Explosionen in Taiwan lösen Inferno mit Dutzenden Toten aus
Kaohsiung (dpa) - Mehrere Gasexplosionen haben in der zweitgrößten Stadt Taiwans mindestens 26 Menschen in den Tod gerissen. Mehr als 270 weitere wurden in der Hafenstadt Kaohsiung verletzt, wie Taiwans Nachrichtenagentur CNA berichtete.
Bilder zeigen aufgerissene Straßen und zertrümmerte Gebäude in der Metropole mit 2,8 Millionen Einwohnern. Die Behörden befürchteten weitere Opfer, mehrere Menschen wurden noch vermisst.
Der taiwanesische Wirtschaftsminister und aktuelle Rettungsleiter Chang Chia-juch vermutete, dass Propan aus Pipelines im Boden ausgetreten war. Dieses habe sich entzündet und das Inferno angerichtet.
1000 Menschen mussten das betroffene Stadtviertel verlassen und in Schulen unterkommen. Aufnahmen aus dem betroffenen Cianjhen District zeigen ein Bild der Zerstörung. Die Explosionen waren so stark, dass sie Menschen und Autos auf bis zu drei Stockwerke hohe Häuser schleuderten. Zwei Passanten wurden auf den Balkon eines Gebäudes geworfen, wie die Polizei berichtete. Augenzeugen sagten CNA, dass die Detonationen Motorräder und Autos mit ihren Fahrern bei vollem Tempo von der Fahrbahn warfen. Selbst Feuerwehrautos flogen durch die Luft.
Nach Einschätzung eines Experten des Deutschen Feuerwehrverbandes könnte ein solches Inferno hierzulande nicht passieren. „In Deutschland würde keine Behörde genehmigen, dass eine Propangasleitung so dicht an Wohnhäusern liegt“, sagte der Vizepräsident des Verbandes, Ulrich Behrendt, der Nachrichtenagentur dpa.
Die Behörden in Taiwan leiteten Untersuchungen ein. Der Bürgermeister sagte, in dem Stadtteil verliefen viele Leitungen von Petrochemie-Unternehmen. Die Firmen hätten Pipelines entlang der Kanalisation gebaut. Das Viertel liegt in der Nähe eines internationalen Flughafens und ist eine Mischung aus Wohn- und Industriegebiet.

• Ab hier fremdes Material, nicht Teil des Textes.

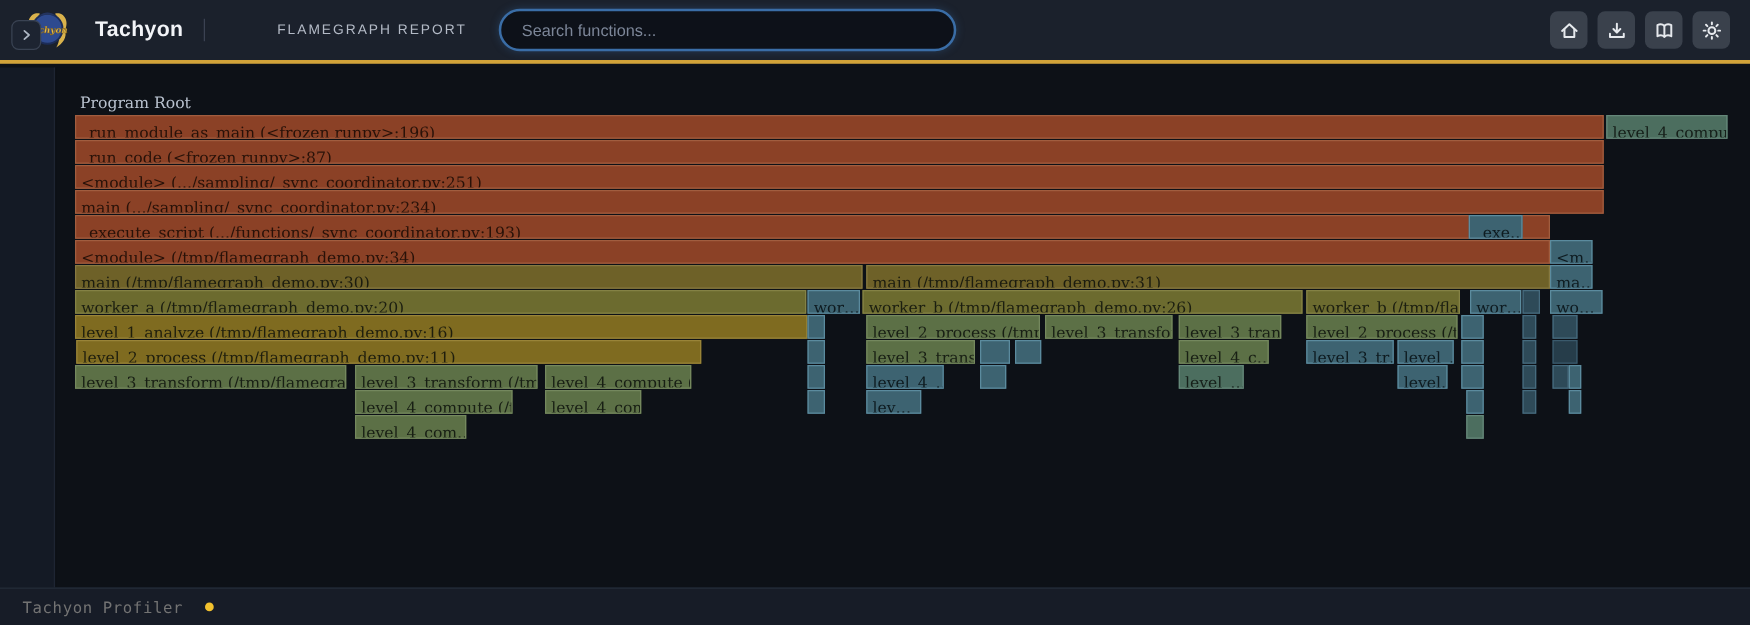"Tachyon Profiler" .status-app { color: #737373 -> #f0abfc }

Wie Wirtschaftsminister Chang sagte, konnte das Feuer nicht sofort mit Wasser gelöscht werden. Die Feuerwehr habe warten müssen, bis das Gas abgebrannt gewesen sei. Laut Chang wurde die Gasquelle abgeschaltet. Die Unternehmen wiesen am Freitag eine Verantwortung für das Unglück zurück. Bislang gebe es keine Belege, dass ihre Pipelines in das Unglück verwickelt seien.
„Bei unterirdischen Leitungen reicht bei einem Leck schon ein Mini-Funke, um eine Explosion auszulösen. Denn das Gas ist in seiner Röhre hochkonzentriert, kann sich nicht mit Luft vermischen und auf diese Weise verdünnen“, erklärte Behrendt vom Deutschen Feuerwehrverband. „In einer unterirdischen Gasröhre kann deshalb leicht eine großflächige Kettenreaktion entstehen, die ganze Straßen aufreißt.“
Tausende Feuerwehrleute und Soldaten eilten in die Gegend. Die Lage sei noch nicht komplett unter Kontrolle, warnten Behördenvertreter am Freitag. Die Temperatur in einem Gaslager in der Nähe sei weiterhin erhöht. Mehr als 12 000 Familien wurden vom Strom abgeschnitten; für 23 000 Familien war vorübergehend die Gasversorgung unterbrochen.
Am Donnerstag gegen 21 Uhr hatten Anwohner die Feuerwehr alarmiert. Sie hatten Gasgeruch festgestellt und ein Leck in den Gasleitungen vermutet, wie die Agentur CNA berichtete. Gegen Mitternacht habe es dann die ersten Explosionen gegeben.
Präsident Ma Ying-jeou kondolierte den Familien der Opfer und kündigte an, dass die von den petrochemischen Fabriken genutzten Rohre, welche unter städtischem Gebiet verliefen, überprüft werden sollten. Umweltgruppen forderten die Regierung auf, den genauen Verlauf von Gasleitungen zu veröffentlichen. „Die Stadtverwaltung sollte keine weiteren Petrochemie-Unternehmen mehr zulassen. Setzen Sie nicht unsere Leben aufs Spiel“, sagte Lee Ken-cheng von der Gruppe Citizen of the Earth Taiwan.